When an artist tours without a new album to support, he can do one of two things: Simply crank out the hits, or try something different. Billy Joel, kicking off his '98 North American tour Thursday night at Long Island's Nassau Coliseum, managed to do both.
Supported by a fine eight-piece band, Billy pumped out a seemingly endless stream of crowd-pleasing hits ["We Didn't Start the Fire," "River of Dreams," "Movin' Out"], while sprinkling the set with some well chosen, long-lost classics. In fact, Joel set up a website where fans can vote for songs they want to hear during this tour.

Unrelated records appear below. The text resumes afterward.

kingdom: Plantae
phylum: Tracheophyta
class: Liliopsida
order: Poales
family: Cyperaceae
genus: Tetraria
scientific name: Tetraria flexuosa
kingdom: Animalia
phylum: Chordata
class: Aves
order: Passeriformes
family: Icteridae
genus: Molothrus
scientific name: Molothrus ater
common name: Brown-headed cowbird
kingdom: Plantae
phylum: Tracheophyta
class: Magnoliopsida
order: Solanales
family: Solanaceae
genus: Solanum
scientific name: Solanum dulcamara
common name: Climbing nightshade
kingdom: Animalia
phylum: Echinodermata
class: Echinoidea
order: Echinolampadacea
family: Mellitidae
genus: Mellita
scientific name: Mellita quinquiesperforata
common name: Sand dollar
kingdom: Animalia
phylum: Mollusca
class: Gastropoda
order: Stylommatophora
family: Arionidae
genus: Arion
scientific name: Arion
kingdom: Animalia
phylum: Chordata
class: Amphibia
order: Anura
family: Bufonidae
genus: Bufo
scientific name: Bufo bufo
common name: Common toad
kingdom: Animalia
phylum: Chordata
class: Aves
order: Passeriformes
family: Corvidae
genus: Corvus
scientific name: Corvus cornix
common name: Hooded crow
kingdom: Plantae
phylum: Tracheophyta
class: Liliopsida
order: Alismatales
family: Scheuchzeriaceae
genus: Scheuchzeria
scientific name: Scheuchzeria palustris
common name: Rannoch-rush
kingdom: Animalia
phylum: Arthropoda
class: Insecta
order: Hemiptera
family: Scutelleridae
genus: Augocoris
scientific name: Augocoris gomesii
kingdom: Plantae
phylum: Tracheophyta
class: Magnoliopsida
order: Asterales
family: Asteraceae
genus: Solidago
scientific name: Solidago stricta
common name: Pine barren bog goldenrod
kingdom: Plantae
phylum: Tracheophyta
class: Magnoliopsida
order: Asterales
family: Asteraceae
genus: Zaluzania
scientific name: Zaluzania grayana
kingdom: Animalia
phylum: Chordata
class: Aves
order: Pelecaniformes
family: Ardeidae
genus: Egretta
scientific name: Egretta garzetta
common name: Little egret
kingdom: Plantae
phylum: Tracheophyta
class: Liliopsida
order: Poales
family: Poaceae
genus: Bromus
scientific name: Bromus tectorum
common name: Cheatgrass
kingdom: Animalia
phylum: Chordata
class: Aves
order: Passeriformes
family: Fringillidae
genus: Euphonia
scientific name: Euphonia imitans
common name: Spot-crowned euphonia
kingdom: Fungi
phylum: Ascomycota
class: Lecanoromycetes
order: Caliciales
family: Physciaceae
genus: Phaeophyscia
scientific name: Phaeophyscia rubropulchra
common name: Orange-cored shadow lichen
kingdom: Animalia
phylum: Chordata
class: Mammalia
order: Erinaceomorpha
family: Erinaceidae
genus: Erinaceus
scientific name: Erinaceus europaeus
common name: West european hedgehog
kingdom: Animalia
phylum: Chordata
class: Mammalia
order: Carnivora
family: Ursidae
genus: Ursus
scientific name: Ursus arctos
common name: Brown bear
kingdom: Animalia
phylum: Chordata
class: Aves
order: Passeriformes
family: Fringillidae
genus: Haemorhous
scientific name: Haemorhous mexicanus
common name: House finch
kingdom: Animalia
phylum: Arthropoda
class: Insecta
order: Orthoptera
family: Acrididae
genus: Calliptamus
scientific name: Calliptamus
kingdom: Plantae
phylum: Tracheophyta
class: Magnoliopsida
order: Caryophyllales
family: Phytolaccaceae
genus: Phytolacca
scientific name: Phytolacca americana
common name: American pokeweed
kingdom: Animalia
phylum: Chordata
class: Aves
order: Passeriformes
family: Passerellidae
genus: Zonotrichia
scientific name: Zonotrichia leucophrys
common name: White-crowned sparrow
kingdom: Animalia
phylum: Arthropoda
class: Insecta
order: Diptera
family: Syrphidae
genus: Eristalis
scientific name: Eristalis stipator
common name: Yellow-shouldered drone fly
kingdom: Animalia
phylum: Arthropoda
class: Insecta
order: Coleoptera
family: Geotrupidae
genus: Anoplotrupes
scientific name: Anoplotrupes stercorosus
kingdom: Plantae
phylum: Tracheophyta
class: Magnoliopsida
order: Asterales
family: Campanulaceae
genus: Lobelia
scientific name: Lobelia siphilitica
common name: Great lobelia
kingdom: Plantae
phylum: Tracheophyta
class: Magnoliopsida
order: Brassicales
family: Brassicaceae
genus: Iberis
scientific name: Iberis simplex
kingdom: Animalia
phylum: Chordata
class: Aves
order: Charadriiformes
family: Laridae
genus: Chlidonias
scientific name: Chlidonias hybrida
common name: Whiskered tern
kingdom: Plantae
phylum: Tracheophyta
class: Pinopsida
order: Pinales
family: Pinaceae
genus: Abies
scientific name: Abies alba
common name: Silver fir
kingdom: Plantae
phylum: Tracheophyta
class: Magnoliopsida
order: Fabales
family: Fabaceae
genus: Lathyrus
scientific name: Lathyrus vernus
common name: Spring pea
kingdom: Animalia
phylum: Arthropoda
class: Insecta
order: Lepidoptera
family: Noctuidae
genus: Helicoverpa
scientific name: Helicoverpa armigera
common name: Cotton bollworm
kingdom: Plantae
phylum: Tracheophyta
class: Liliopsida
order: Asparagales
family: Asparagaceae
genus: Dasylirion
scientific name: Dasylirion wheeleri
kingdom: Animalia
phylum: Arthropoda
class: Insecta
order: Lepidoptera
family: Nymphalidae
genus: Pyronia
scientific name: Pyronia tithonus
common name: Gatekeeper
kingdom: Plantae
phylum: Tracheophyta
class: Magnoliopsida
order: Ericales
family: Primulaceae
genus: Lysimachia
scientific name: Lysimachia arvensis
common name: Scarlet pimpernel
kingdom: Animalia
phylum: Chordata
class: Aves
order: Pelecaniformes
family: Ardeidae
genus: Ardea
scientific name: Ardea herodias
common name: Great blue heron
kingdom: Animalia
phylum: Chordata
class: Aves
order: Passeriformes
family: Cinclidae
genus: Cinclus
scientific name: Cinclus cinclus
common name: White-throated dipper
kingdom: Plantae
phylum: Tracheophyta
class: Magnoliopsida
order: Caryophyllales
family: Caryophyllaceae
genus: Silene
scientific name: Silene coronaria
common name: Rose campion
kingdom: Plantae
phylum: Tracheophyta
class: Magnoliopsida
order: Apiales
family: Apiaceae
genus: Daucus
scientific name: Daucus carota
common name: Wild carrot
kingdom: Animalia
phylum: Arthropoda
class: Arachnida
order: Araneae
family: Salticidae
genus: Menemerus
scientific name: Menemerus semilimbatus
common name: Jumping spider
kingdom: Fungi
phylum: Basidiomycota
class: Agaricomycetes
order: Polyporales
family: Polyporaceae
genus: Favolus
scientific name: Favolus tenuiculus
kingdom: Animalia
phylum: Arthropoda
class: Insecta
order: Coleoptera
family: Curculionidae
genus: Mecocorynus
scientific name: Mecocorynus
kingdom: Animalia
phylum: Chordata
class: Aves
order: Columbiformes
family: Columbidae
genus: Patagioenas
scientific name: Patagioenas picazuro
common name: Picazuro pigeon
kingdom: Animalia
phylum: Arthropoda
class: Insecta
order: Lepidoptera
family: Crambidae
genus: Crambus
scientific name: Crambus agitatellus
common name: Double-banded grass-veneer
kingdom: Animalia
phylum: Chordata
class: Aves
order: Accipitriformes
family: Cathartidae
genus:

Joel's idea, he says, is to keep the shows from being "business as usual." He largely succeeded, pulling out wild cards like "Summer Highland Falls" (from 1974's Turnstiles album) and 1976's "Everybody Has A Dream," a song he'd never attempted live before.
Obviously delighted to be back onstage after a four-year absence, Joel played to the hometown crowd, mentioning local landmarks and reminiscing about his high school days. One such story led to one of the night's high points -- an a capella rendition of "The Longest Time," intro'd by a medley of doo wop classics like "Duke of Earl."
Overall, the Piano Man played the evening fast and loose, doing an impromptu rendition of Chumbawamba's "Tubthumping" on the accordion and even dedicating "Big Man on Mulberry Street" to "fellow Long Islander" Howard Stern as a birthday gift.
Joel closed out the set with "Scenes From An Italian Restaurant" (the website's No. 1 request), plus some unexpected encores: "Captain Jack" and "Miami 2017."
Joel had recently announced his intention to switch to classical music, but except for playing a few bars of Beethoven's "Ode To Joy" Thursday night, he proved that as far as live shows go, it's still rock 'n' roll for him.